Source document:
## start

But we also know that the world today is not what the founders of the U.N. hoped it would be 25 years ago. Cooperation among nations leaves much to be desired. The goal of the peaceful settlement of disputes is too often breached. The great central issue of our time—the question of whether the world as a whole is to live at peace—has not been resolved.

This central issue turns in large part on the relations among the great nuclear powers. Their strength imposes on them special responsibilities of restraint and wisdom. The issue of war and peace cannot be solved unless we in the United States and the Soviet Union demonstrate both the will and the capacity to put our relationship on a basis consist-ent with the aspirations of mankind.

Commenting here today on U.S.-Soviet relationships, I see no point in responding in kind to traditional cold war rhetoric. The facts of the recent past speak for themselves. An effort to score debating points is not the way to advance the cause of peace.

In fact, one of the paramount problems of our time is that we must transcend the old patterns of power politics in which nations sought to exploit every volatile situation for their own advantage, or to squeeze the maximum advantage for themselves out of every negotiation.

In today’s world, and especially where the nuclear powers are involved, such policies invite the risk of confrontations and could spell disaster for all. The changes in the world since World War II have made more compelling than ever the central idea behind the United Nations: that individual nations must be ready at last to take a farsighted and a generous view. The profoundest national interest of our time—for every nation—is not immediate gain but the preservation of peace.

One of the reasons the world had such high hopes for the United Nations at the time of its founding was that the United States and the Soviet Union had fought together as allies in World War II. We cooperated in bringing the U.N. into being. There were hopes that this cooperation would continue.

It did not continue, and much of the world’s—and the U.N.’s—most grievous troubles since have stemmed from that fact of history.

It is not my intention to point fingers of blame, but simply to discuss the facts of international life as they are.

We all must recognize that the United States and the Soviet Union have very profound and fundamental differences.

It would not be realistic, therefore, to suggest that our differences can be eliminated merely by better personal relationships between the [Page 276] heads of our governments. Such a view would slight the seriousness of our disagreements.

## end

Supplied material:

## start

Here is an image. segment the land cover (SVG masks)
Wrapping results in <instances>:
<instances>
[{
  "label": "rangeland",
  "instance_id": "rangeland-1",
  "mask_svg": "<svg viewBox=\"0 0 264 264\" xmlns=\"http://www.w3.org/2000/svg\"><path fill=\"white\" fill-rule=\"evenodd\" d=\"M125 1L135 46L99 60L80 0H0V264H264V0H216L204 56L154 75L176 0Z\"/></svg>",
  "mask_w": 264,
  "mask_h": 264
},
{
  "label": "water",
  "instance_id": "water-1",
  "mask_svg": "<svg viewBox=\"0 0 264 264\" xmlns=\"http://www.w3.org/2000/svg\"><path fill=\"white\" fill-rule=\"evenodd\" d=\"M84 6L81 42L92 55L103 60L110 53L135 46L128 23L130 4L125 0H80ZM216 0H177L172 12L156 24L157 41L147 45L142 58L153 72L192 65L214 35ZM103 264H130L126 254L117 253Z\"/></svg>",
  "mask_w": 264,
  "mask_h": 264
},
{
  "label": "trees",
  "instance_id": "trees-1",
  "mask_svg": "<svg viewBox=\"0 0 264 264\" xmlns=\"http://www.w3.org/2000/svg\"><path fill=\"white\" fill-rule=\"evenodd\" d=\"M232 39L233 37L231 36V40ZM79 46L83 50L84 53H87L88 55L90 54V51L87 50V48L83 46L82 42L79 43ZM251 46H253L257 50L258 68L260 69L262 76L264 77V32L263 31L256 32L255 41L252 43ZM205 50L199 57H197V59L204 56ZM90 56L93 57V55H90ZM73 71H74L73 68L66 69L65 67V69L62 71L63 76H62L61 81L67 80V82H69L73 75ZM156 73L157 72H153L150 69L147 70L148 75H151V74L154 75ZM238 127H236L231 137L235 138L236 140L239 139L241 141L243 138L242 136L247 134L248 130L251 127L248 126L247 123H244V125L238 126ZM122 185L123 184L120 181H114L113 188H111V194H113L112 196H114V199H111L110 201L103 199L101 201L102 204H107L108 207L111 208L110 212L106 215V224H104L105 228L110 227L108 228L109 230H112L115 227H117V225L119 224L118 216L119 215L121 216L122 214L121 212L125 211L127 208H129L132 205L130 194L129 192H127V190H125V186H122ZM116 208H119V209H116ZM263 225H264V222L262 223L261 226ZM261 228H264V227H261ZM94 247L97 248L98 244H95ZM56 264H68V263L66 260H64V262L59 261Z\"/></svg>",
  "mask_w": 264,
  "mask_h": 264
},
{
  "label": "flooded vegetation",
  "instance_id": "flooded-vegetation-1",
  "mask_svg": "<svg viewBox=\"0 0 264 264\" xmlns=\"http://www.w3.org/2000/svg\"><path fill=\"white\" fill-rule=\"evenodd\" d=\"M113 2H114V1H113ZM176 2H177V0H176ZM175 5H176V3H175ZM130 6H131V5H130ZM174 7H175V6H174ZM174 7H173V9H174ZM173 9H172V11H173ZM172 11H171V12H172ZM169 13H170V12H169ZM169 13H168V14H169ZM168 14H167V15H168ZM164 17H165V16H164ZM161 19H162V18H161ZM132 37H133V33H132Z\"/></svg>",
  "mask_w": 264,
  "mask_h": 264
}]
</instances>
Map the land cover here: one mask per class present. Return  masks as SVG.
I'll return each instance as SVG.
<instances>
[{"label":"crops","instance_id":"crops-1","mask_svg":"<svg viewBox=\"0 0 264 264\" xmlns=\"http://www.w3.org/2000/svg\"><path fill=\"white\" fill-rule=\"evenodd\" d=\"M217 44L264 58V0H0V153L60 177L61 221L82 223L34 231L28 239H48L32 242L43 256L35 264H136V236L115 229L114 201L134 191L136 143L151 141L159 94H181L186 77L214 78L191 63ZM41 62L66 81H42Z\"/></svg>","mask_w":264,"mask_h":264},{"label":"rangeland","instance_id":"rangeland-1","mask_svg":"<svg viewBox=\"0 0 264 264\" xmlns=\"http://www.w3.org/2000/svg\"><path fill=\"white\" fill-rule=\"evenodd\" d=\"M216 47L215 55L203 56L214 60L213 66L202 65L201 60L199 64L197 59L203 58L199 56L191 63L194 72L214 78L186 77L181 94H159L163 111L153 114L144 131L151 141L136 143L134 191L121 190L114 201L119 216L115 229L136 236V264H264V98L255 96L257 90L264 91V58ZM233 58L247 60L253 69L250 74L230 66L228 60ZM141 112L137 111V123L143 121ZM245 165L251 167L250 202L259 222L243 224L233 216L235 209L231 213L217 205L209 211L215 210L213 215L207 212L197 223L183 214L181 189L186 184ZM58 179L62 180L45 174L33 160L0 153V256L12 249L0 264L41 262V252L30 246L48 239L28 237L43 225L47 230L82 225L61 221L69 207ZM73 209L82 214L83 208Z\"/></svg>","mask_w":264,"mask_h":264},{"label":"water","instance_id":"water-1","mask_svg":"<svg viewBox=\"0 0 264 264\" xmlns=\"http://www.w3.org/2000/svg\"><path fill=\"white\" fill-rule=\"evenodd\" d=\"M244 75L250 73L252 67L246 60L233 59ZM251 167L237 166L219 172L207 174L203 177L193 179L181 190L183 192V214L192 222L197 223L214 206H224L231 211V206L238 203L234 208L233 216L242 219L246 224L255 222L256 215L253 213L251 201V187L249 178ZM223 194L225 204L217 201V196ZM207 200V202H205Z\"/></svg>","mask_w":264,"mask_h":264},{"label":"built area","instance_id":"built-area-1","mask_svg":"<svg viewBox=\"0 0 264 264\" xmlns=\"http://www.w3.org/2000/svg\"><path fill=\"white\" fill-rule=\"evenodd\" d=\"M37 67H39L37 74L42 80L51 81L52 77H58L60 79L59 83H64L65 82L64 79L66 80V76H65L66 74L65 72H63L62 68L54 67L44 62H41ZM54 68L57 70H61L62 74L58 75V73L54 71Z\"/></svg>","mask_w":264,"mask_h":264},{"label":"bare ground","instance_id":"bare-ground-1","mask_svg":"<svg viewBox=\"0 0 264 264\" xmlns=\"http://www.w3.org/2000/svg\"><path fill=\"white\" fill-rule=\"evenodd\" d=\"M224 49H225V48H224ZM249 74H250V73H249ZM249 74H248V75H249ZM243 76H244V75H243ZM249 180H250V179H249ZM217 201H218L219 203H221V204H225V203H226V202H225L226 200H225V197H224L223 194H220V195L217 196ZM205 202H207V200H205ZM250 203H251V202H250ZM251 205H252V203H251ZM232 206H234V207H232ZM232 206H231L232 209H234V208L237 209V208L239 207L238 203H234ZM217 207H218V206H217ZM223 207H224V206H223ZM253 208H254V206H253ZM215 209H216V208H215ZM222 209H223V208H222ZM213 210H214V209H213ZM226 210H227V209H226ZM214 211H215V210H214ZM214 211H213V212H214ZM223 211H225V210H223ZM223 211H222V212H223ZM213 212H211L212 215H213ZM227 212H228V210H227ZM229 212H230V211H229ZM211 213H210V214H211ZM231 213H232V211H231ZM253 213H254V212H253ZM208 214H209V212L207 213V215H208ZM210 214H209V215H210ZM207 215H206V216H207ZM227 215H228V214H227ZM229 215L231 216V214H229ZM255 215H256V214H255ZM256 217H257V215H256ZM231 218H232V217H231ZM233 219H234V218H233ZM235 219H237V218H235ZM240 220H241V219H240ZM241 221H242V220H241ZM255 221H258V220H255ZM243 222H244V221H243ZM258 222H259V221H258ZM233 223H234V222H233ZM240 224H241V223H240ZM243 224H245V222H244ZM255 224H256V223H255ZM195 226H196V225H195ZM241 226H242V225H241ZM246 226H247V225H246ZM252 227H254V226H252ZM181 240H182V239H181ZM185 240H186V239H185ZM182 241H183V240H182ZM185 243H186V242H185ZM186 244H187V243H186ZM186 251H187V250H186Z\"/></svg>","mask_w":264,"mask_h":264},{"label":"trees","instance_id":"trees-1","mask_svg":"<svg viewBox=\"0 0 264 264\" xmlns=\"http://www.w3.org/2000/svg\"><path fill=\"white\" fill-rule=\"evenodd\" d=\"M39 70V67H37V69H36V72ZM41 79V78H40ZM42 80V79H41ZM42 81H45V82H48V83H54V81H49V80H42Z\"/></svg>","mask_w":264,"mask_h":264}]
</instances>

## end

Resume the speech on U.S.-Soviet relations after the items, picking up right after its last sentence.

Genuine progress in our relations calls for specifics, not merely atmospherics. A true détente is built by a series of actions, not by a superficial shift in the apparent mood.

It would not be realistic to suggest that all we need to improve our relations is “better mutual understanding.”

Understanding is necessary. But we do understand one another well enough to know that our differences are real, and that in many respects we will continue to be competitors. Our task is to keep that competition peaceful, to make it creative.

Neither would it be realistic to deny that power has a role in our relations. Power is a fact of international life. Our mutual obligation is to discipline that power, to seek together with other nations to ensure that it is used to maintain peace, not to threaten the peace.

I state these obstacles to peace because they are the challenge that must be overcome.

Despite the deep differences between ourselves and the Soviet Union, there are four great factors that provide a basis for a common interest in working together to contain and to reduce those differences.

The first of these factors is at once the most important and the most obvious. Neither of us wants a nuclear exchange that would cost the lives of tens of millions of people. Thus, we have a powerful common interest in avoiding a nuclear confrontation.

The second of these factors is the enormous cost of arms. Certainly we both should welcome the opportunity to reduce the burden, to use our resources for building rather than destroying.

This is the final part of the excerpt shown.